Task item: When you reach the line with "Figure 4: Structured" in the listing below, write out that line and every one after it exactly, and skip the pictures.

Data below:
==========

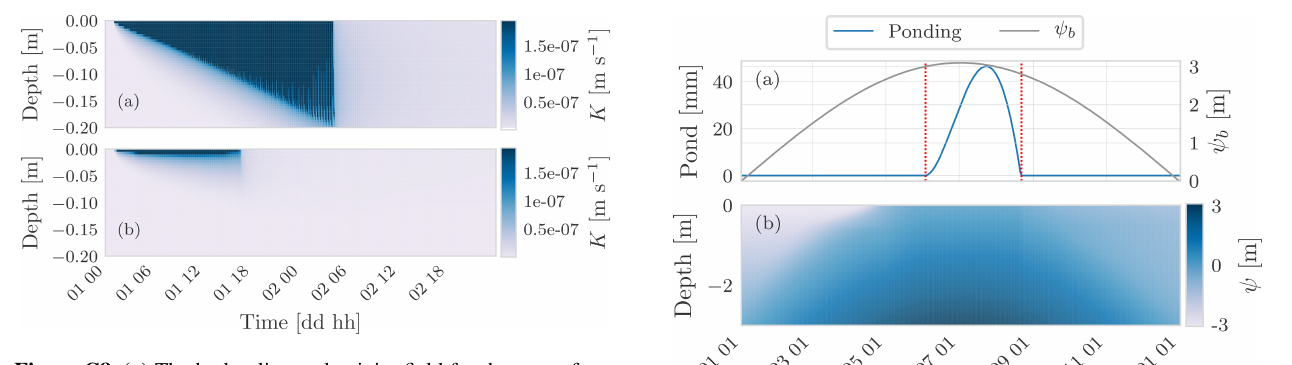
Figure C8. (a) The hydraulic conductivity field for the case of wet soil and (b) the hydraulic conductivity field for the case of dry soil.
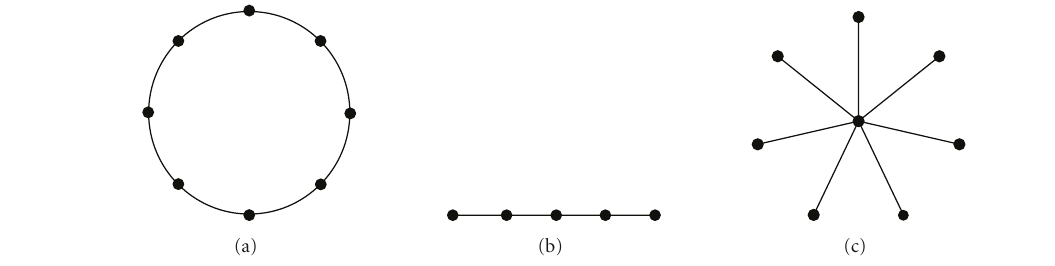
Figure 4: Structured networks: (a) R 8 , (b) P 5 , (c) S 8 .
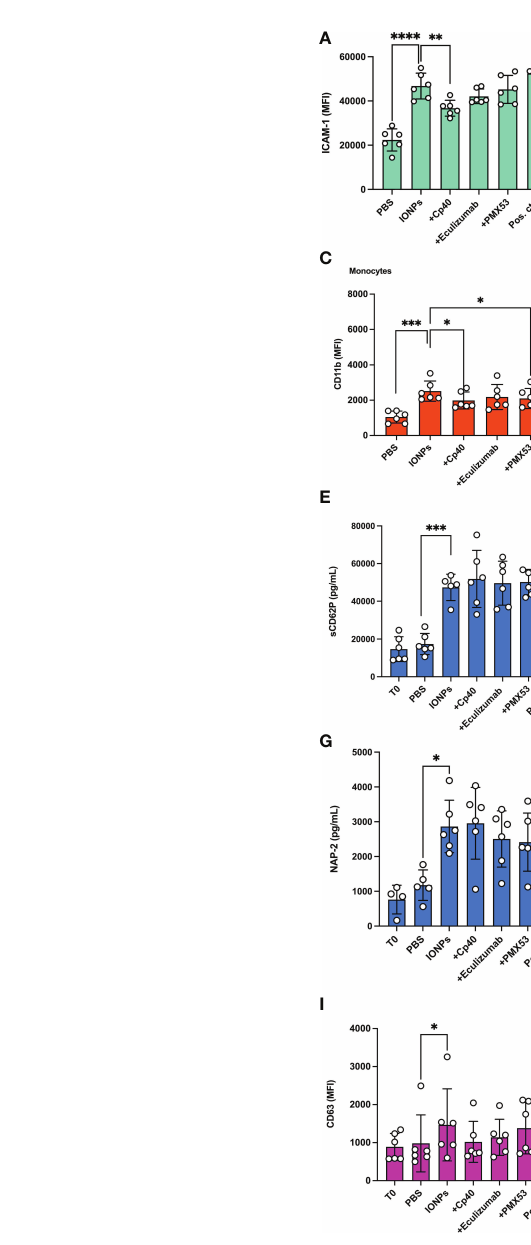
FIGURE 4 IONPs-induced endothelial cell-, monocyte-, granulocyte- and platelet activation. Human whole blood was incubated together with HLMECs and a mixture of IONPs (100 m g/mL) of different sizes; 10, 20, and 30 nm in the presence of inhibitors; Cp40 (20 m M), eculizumab (100 m g/mL) or PMX53 (10 m g/mL) for four hours at 37°C. Zymosan (100 m g/mL) and LPS (10 ng/mL) served as a positive control (Pos. ctrl) for endothelial cells and monocytes, respectively. PBS was used as a negative control (PBS). Endothelial cell activation was evaluated by measuring ICAM-1 (A) and CD62P/E (B) expression by fl ow cytometry. Cell surface activation marker CD11b was measured on monocytes (C) and granulocytes (D) by fl ow cytometry. Plasma was analyzed by ELISA for soluble markers of platelet activation; sCD62P (E) , PF4 (F) , and NAP-2 (G) . Additionally, PRP was isolated from the same donors and incubated separately under the same experimental conditions for 15 minutes. TRAP-6 (25 m g/mL) was used as a positive control (Pos. ctrl) and PBS as a negative control (PBS). Cell surface activation markers CD62P (H) and CD63 (I) and C3c fragment deposition (J) were measured on platelets by fl ow cytometry. The values are shown as mean +/- standard deviation of n=6. *p<0.05, **p<0.01,***p < 0.001,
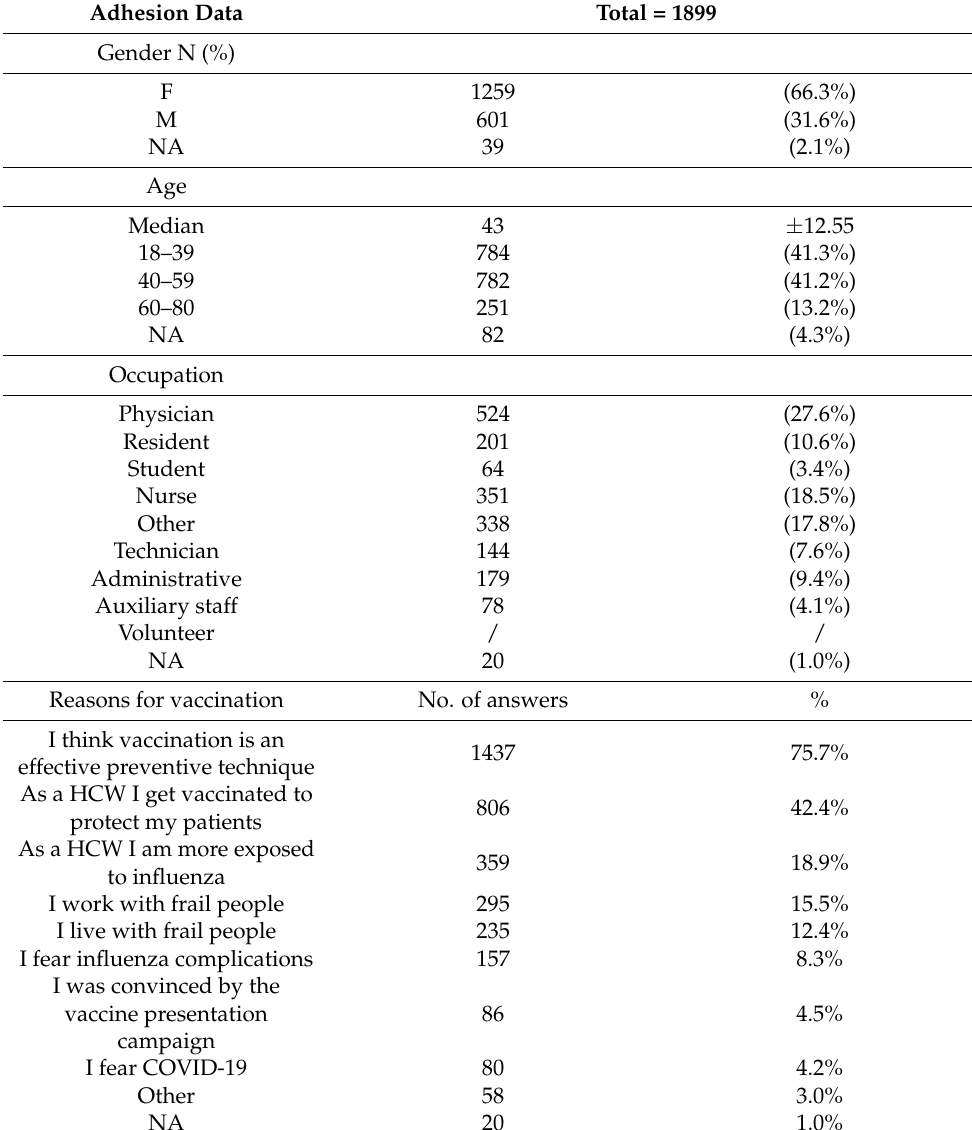
Table 4. Reasons for vaccination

==========

Solution:
Figure 4: Structured networks: (a) R 8 , (b) P 5 , (c) S 8 .
FIGURE 4 IONPs-induced endothelial cell-, monocyte-, granulocyte- and platelet activation. Human whole blood was incubated together with HLMECs and a mixture of IONPs (100 m g/mL) of different sizes; 10, 20, and 30 nm in the presence of inhibitors; Cp40 (20 m M), eculizumab (100 m g/mL) or PMX53 (10 m g/mL) for four hours at 37°C. Zymosan (100 m g/mL) and LPS (10 ng/mL) served as a positive control (Pos. ctrl) for endothelial cells and monocytes, respectively. PBS was used as a negative control (PBS). Endothelial cell activation was evaluated by measuring ICAM-1 (A) and CD62P/E (B) expression by fl ow cytometry. Cell surface activation marker CD11b was measured on monocytes (C) and granulocytes (D) by fl ow cytometry. Plasma was analyzed by ELISA for soluble markers of platelet activation; sCD62P (E) , PF4 (F) , and NAP-2 (G) . Additionally, PRP was isolated from the same donors and incubated separately under the same experimental conditions for 15 minutes. TRAP-6 (25 m g/mL) was used as a positive control (Pos. ctrl) and PBS as a negative control (PBS). Cell surface activation markers CD62P (H) and CD63 (I) and C3c fragment deposition (J) were measured on platelets by fl ow cytometry. The values are shown as mean +/- standard deviation of n=6. *p<0.05, **p<0.01,***p < 0.001,
Table 4. Reasons for vaccination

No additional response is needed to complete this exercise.